YOUR ASSIGNMENT: Repeat every line of the records below word for word, leaving out the pictures.

DATA PROVIDED:
- - -
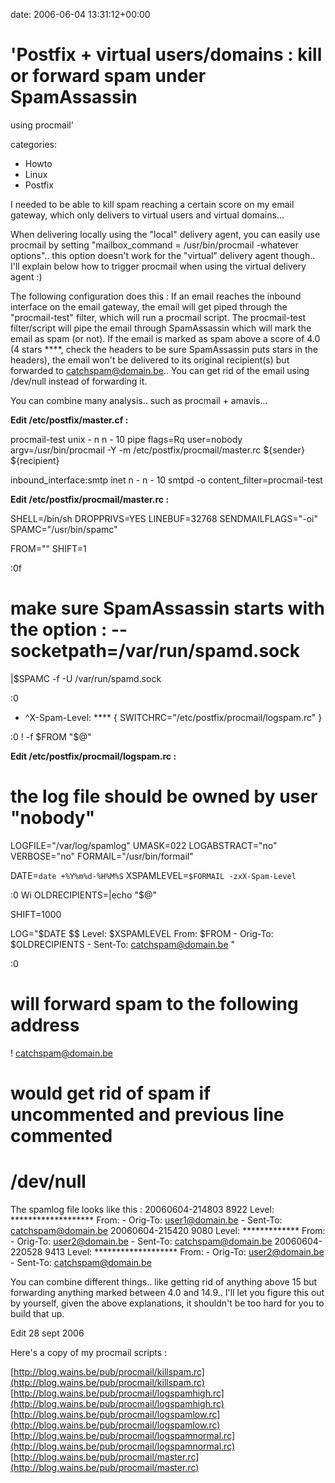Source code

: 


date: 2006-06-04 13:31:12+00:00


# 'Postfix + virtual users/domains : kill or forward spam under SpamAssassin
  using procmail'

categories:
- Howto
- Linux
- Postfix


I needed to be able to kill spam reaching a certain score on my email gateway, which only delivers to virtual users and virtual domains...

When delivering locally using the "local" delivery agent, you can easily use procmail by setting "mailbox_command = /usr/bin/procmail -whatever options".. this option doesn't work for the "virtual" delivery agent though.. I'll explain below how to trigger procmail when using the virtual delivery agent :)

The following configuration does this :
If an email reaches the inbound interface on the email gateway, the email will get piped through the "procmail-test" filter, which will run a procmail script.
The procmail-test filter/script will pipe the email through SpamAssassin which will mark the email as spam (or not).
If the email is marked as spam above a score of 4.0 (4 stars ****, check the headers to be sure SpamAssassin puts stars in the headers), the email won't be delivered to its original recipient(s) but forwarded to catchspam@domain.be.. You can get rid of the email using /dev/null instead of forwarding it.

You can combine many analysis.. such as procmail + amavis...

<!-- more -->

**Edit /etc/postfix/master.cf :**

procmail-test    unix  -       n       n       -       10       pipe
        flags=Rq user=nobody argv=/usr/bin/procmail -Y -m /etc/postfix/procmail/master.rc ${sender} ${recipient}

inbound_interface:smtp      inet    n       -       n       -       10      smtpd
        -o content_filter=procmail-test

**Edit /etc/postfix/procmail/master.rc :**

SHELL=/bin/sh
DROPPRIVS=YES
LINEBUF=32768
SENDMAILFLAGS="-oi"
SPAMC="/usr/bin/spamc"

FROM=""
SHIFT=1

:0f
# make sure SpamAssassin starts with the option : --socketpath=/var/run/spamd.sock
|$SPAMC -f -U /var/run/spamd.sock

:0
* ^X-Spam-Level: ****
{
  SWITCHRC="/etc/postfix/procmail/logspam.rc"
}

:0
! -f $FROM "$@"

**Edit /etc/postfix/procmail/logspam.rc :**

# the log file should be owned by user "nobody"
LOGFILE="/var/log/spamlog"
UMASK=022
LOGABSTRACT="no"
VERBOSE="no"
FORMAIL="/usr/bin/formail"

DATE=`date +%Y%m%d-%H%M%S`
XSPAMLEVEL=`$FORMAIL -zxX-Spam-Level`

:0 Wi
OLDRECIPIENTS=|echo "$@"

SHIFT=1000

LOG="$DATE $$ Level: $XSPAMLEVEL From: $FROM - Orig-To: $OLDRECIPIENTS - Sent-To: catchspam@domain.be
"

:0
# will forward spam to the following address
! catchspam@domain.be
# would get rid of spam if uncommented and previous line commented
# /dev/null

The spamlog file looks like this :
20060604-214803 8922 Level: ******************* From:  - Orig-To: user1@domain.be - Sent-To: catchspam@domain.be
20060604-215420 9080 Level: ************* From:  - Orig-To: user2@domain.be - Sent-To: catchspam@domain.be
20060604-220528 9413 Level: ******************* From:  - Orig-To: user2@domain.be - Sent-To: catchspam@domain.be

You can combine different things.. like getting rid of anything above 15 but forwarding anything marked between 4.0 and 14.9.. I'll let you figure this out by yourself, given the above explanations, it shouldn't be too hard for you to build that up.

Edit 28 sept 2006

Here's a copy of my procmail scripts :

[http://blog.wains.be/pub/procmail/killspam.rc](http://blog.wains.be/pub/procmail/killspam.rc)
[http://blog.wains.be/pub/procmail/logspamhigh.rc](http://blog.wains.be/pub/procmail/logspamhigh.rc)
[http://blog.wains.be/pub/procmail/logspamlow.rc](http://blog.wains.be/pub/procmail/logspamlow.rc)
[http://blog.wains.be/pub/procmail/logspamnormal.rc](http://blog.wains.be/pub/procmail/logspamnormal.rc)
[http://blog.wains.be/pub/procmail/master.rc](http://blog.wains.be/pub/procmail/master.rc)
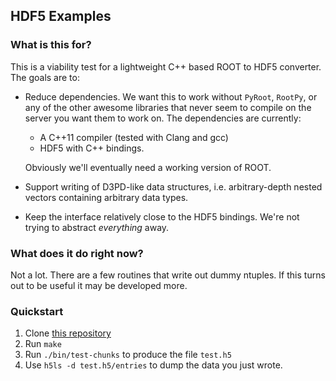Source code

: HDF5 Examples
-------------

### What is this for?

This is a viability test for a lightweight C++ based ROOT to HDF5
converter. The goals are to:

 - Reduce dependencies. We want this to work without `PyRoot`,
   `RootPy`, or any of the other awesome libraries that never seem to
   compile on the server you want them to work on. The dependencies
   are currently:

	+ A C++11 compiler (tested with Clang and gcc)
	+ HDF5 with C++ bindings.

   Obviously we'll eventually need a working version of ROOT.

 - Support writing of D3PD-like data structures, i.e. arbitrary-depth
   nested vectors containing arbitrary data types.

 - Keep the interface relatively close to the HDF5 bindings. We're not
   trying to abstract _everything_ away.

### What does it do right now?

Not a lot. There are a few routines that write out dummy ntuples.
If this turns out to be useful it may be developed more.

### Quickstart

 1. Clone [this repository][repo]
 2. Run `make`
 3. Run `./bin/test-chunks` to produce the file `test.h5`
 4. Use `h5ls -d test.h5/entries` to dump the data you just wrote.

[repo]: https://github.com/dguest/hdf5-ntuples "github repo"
- - -
EXERCISE OUTPUT:
Source code

: 


date: 2006-06-04 13:31:12+00:00


# 'Postfix + virtual users/domains : kill or forward spam under SpamAssassin
  using procmail'

categories:
- Howto
- Linux
- Postfix


I needed to be able to kill spam reaching a certain score on my email gateway, which only delivers to virtual users and virtual domains...

When delivering locally using the "local" delivery agent, you can easily use procmail by setting "mailbox_command = /usr/bin/procmail -whatever options".. this option doesn't work for the "virtual" delivery agent though.. I'll explain below how to trigger procmail when using the virtual delivery agent :)

The following configuration does this :
If an email reaches the inbound interface on the email gateway, the email will get piped through the "procmail-test" filter, which will run a procmail script.
The procmail-test filter/script will pipe the email through SpamAssassin which will mark the email as spam (or not).
If the email is marked as spam above a score of 4.0 (4 stars ****, check the headers to be sure SpamAssassin puts stars in the headers), the email won't be delivered to its original recipient(s) but forwarded to catchspam@domain.be.. You can get rid of the email using /dev/null instead of forwarding it.

You can combine many analysis.. such as procmail + amavis...

<!-- more -->

**Edit /etc/postfix/master.cf :**

procmail-test    unix  -       n       n       -       10       pipe
        flags=Rq user=nobody argv=/usr/bin/procmail -Y -m /etc/postfix/procmail/master.rc ${sender} ${recipient}

inbound_interface:smtp      inet    n       -       n       -       10      smtpd
        -o content_filter=procmail-test

**Edit /etc/postfix/procmail/master.rc :**

SHELL=/bin/sh
DROPPRIVS=YES
LINEBUF=32768
SENDMAILFLAGS="-oi"
SPAMC="/usr/bin/spamc"

FROM=""
SHIFT=1

:0f
# make sure SpamAssassin starts with the option : --socketpath=/var/run/spamd.sock
|$SPAMC -f -U /var/run/spamd.sock

:0
* ^X-Spam-Level: ****
{
  SWITCHRC="/etc/postfix/procmail/logspam.rc"
}

:0
! -f $FROM "$@"

**Edit /etc/postfix/procmail/logspam.rc :**

# the log file should be owned by user "nobody"
LOGFILE="/var/log/spamlog"
UMASK=022
LOGABSTRACT="no"
VERBOSE="no"
FORMAIL="/usr/bin/formail"

DATE=`date +%Y%m%d-%H%M%S`
XSPAMLEVEL=`$FORMAIL -zxX-Spam-Level`

:0 Wi
OLDRECIPIENTS=|echo "$@"

SHIFT=1000

LOG="$DATE $$ Level: $XSPAMLEVEL From: $FROM - Orig-To: $OLDRECIPIENTS - Sent-To: catchspam@domain.be
"

:0
# will forward spam to the following address
! catchspam@domain.be
# would get rid of spam if uncommented and previous line commented
# /dev/null

The spamlog file looks like this :
20060604-214803 8922 Level: ******************* From:  - Orig-To: user1@domain.be - Sent-To: catchspam@domain.be
20060604-215420 9080 Level: ************* From:  - Orig-To: user2@domain.be - Sent-To: catchspam@domain.be
20060604-220528 9413 Level: ******************* From:  - Orig-To: user2@domain.be - Sent-To: catchspam@domain.be

You can combine different things.. like getting rid of anything above 15 but forwarding anything marked between 4.0 and 14.9.. I'll let you figure this out by yourself, given the above explanations, it shouldn't be too hard for you to build that up.

Edit 28 sept 2006

Here's a copy of my procmail scripts :

[http://blog.wains.be/pub/procmail/killspam.rc](http://blog.wains.be/pub/procmail/killspam.rc)
[http://blog.wains.be/pub/procmail/logspamhigh.rc](http://blog.wains.be/pub/procmail/logspamhigh.rc)
[http://blog.wains.be/pub/procmail/logspamlow.rc](http://blog.wains.be/pub/procmail/logspamlow.rc)
[http://blog.wains.be/pub/procmail/logspamnormal.rc](http://blog.wains.be/pub/procmail/logspamnormal.rc)
[http://blog.wains.be/pub/procmail/master.rc](http://blog.wains.be/pub/procmail/master.rc)
Source code

: HDF5 Examples
-------------

### What is this for?

This is a viability test for a lightweight C++ based ROOT to HDF5
converter. The goals are to:

 - Reduce dependencies. We want this to work without `PyRoot`,
   `RootPy`, or any of the other awesome libraries that never seem to
   compile on the server you want them to work on. The dependencies
   are currently:

	+ A C++11 compiler (tested with Clang and gcc)
	+ HDF5 with C++ bindings.

   Obviously we'll eventually need a working version of ROOT.

 - Support writing of D3PD-like data structures, i.e. arbitrary-depth
   nested vectors containing arbitrary data types.

 - Keep the interface relatively close to the HDF5 bindings. We're not
   trying to abstract _everything_ away.

### What does it do right now?

Not a lot. There are a few routines that write out dummy ntuples.
If this turns out to be useful it may be developed more.

### Quickstart

 1. Clone [this repository][repo]
 2. Run `make`
 3. Run `./bin/test-chunks` to produce the file `test.h5`
 4. Use `h5ls -d test.h5/entries` to dump the data you just wrote.

[repo]: https://github.com/dguest/hdf5-ntuples "github repo"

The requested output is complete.